We believe that purely-declarative strongly statically typed languages are the only sensible option for creating reliable software. However the available options (including Haskell and Mercury) have several problems, including being difficult to learn. Additionally imperative programming provides some specific advantages over declarative programming, for example the convenience of expressing loops directly in the language’s syntax and manipulating data in arrays. We also have some exciting plans for parallel and concurrent programming.

We’re writing Plasma because we believe that there is a need for an easy-to-learn-and-use purely-declarative language that doesn’t make arrays and loops awkward to use.

— Plasma FAQ "Why are you writing [Plasma]?"

Seven years so far

I started Plasma over seven years ago. In fact five years ago I wrote a similar post, bemoaning how long this is taking. I want to remind myself (but also anyone reading) that I’m doing this in my spare time and the main point of this post is that spare time has not been abundant.

I worked on Mercury for over 9 years in total: 1.5 years during my Honours project (part time), 4 years for my Ph.D. 2 years for Mission Critical IT and just over 2 years for YesLogic. My work on Plasma has almost been as long, just less intensive and different.

2023 - how to "get back to it"

So for 2023 I thought it’d be nice to nerd snipe myself and help build my interest and motivation. So some people were talking about virtual machine implementations on the https://proglangdesign.net/ discord server and comparing their performance. I gave Plasma a shot at solving Ackermann’s function for ack(3, 12), it crashed. After adding more stack space and re-compiling, it crashed some more. Plenty more stack space later it ran and completed in 45 seconds.
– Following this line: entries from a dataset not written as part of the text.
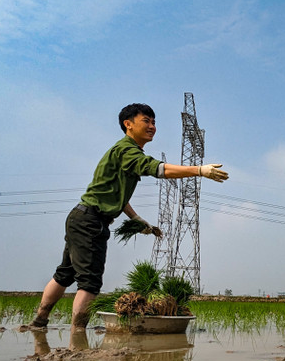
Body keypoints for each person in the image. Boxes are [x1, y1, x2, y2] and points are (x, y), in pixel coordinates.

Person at [25, 103, 229, 332]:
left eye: (154, 122)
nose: (152, 126)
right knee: (90, 282)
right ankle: (77, 336)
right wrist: (199, 170)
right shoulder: (126, 150)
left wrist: (137, 220)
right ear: (128, 124)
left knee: (65, 274)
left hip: (82, 217)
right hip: (90, 221)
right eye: (146, 121)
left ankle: (39, 322)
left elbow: (117, 197)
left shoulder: (125, 153)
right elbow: (158, 169)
func ack(m : Int, n : Int) -> Int {
  return if m == 0
    then n + 1
    else if n == 0
      then ack(m - 1, 1)
      else ack(m - 1, ack(m, n - 1))
}

Let’s put that in perspective:

Language

ack(3, 12)

ack(3, 9)

Plasma

34.3s

546ms

Lua

20.8s

330ms

Python

97.6s

1.00s

Ruby

crashed

277ms

Haskell

15.8s

Haskell -O2

1.92s

Mercury

0.533s

Mercury -O2

0.518s

Java

0.920s

clang

2.53s

clang -O2

0.587s

Previously when I’ve checked Plasma’s performance (so far only on micro-benchmarks) I’ve been able to claim "It’s faster than Python". Which doesn’t sound like a lot but "If Python is fast enough for your needs, then Plasma is also fast enough" is something concrete that people can use. It is faster than Python, at least version 3.8.10, so that’s still true. A friend of mine, fox, tested it with python 3.11 which was closer to Plasma’s performance. Also both Plasma and Python crashed until given larger stacks.

I expected it to be faster than Ruby, but last time I used Ruby was before the 1.8-1.9 era when I think they switched to a faster implementation. I know I haven’t attempted to optimise Plasma at all other than adding tail calls and basic simplification, so I know "I can do better".
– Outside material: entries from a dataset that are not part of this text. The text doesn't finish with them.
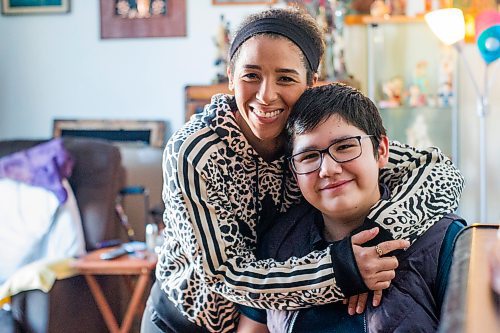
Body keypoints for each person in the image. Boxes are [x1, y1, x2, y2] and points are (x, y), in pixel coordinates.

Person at [141, 7, 464, 333]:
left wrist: (376, 241)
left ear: (311, 82)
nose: (266, 96)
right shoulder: (196, 152)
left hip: (263, 318)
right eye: (251, 75)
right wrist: (343, 272)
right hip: (186, 321)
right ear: (230, 76)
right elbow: (225, 275)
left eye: (285, 77)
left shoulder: (308, 140)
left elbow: (439, 174)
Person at [238, 83, 466, 332]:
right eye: (309, 156)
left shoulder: (445, 241)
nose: (328, 170)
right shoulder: (279, 243)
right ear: (294, 172)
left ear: (381, 151)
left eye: (345, 147)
Fox also noticed that Plasma is slower when its runtime is built with clang rather than GCC. The results above use GCC.

I tested the naive implementation of each Ackermann’s function for each language as shown on Rosetta Code. Some where modified to request a larger stack size.

It’s safe to say that I’ve managed to nerdsnipe myself. I’ve been refactoring the interpreter and considering faster implementations. Yes Plasma is interpreted, that’s just the first version. We can write native code generators later.
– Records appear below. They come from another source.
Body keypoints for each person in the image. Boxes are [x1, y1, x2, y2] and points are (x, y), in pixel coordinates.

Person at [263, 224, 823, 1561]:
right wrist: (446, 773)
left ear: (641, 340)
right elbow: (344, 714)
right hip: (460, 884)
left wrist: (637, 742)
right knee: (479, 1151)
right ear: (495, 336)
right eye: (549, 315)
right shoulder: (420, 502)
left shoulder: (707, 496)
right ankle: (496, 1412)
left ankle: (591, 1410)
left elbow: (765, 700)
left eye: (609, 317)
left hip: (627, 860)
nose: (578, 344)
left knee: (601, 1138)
I’m also been considering what features we’ll need in the runtime & bytecode representation to support concurrency and parallelism. I think that quite a lot of the bytecode format will need to change, and was going to do that today but I built a frame for some bird-netting in the garden instead, because home maintenance stuff never ends!

I’ve updated the roadmap to move concurrency higher in the priority list to reflect this new focus.

Update 2023-04-12

Fox contacted me with information about Python (since I hadn’t given it enough stack space) and also ran some tests on Plasma. I’ve updated the last section with the new information including the Python rows in the table, the updated analysis WRT Python and the observation that Plasma is slower when compiled with Clang.